3 - A prevenção de conflitos de interesses - Linhas orientadoras de gestão Tendo em conta a importância e atualidade da matéria dos conflitos de interesses no Setor Público, incluindo o período que sucede ao exercício de funções públicas, o Conselho de Prevenção da Corrupção considera fundamental reforçar o sentido e o alcance de medidas tendentes a uma cultura administrativa de rigor e transparência neste domínio.

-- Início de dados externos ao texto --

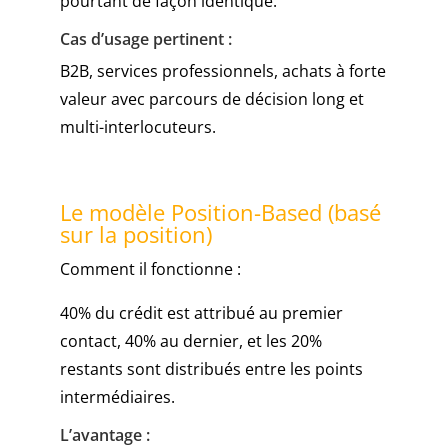
pourtant de façon identique.
Cas d’usage pertinent :
B2B, services professionnels, achats à forte
valeur avec parcours de décision long et
multi-interlocuteurs.
Le modèle Position-Based (basé
sur la position)
Comment il fonctionne :
40% du crédit est attribué au premier
contact, 40% au dernier, et les 20%
restants sont distribués entre les points
intermédiaires.
L’avantage :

Neste sentido, o Conselho de Prevenção da Corrupção recomenda que os gestores e órgãos de direção de todas as entidades do Setor Público, incluindo os que a qualquer título ou sob qualquer forma tenham de gerir dinheiros, valores ou património públicos, criem e apliquem nas suas organizações medidas que previnam a ocorrência de conflitos de interesses, tais como:
a) Manuais de boas práticas e códigos de conduta relativamente a todas as áreas de atuação, incluindo o período que sucede ao exercício de funções públicas, em conformidade com o quadro legal e os valores éticos da organização;
b) Identificação de potenciais situações de conflitos de interesses relativamente a cada área funcional da sua estrutura orgânica;
c) Identificação de situações que possam dar origem a um conflito real, aparente ou potencial de interesses que envolvam trabalhadores que deixaram o cargo público para exercerem funções privadas como trabalhadores, consultores ou outras;
d) Promoção de medidas adequadas a prevenir e gerir conflitos de interesses relativamente a situações que envolvam trabalhadores que aceitem cargos em entidades privadas que foram abrangidas por decisões em que, direta ou indiretamente, aqueles participaram no exercício de funções públicas, ou porque, por via desse exercício, tiveram acesso a informação privilegiada com interesse para a entidade privada ou, ainda, que possam ter influência na entidade pública onde exerceram funções, através de ex-colaboradores;
e) Identificação e caracterização de áreas de risco, designadamente as que resultem das situações de acumulação de funções, cujo tratamento deve ser efetuado no âmbito e nos mesmos termos do Plano de Gestão de Riscos de Corrupção e infrações conexas;
f) Identificação das situações concretas de conflitos de interesses e respetiva sanção aplicável aos infratores, em conformidade com o quadro punitivo existente;
g) Promoção de uma cultura organizacional na qual impere forte intolerância relativamente às situações de conflitos de interesses;
h) Promoção da responsabilidade individual de todos os trabalhadores, reconhecendo e destacando as boas práticas e os bons exemplos de serviço público e promovendo atitudes ativas de recusa de contacto e processamento relativamente a procedimentos administrativos em que, sob qualquer forma, tenham um interesse, ainda que através de terceiro;
i) Desenvolvimento de ações de formação profissional de reflexão e sensibilização sobre esta temática, junto de todos os trabalhadores dos serviços;
j) Subscrição, por todos os trabalhadores, de declarações de inexistência de conflitos de interesse relativamente a cada procedimento que lhe seja confiado no âmbito das suas funções e no qual, de algum modo, tenha influência;
l) Subscrição, por todos os funcionários que se encontrem em regime de acumulação de funções, de uma declaração atualizada em que assumam de forma inequívoca que as funções acumuladas não colidem sob forma alguma com as funções públicas que exercem, nem colocam em causa a isenção e o rigor que deve pautar a sua ação;
m) Declarações relativas a ofertas no exercício das funções;
n) Promoção de mecanismos de monitorização da aplicação destas medidas, bem como do respetivo sancionamento.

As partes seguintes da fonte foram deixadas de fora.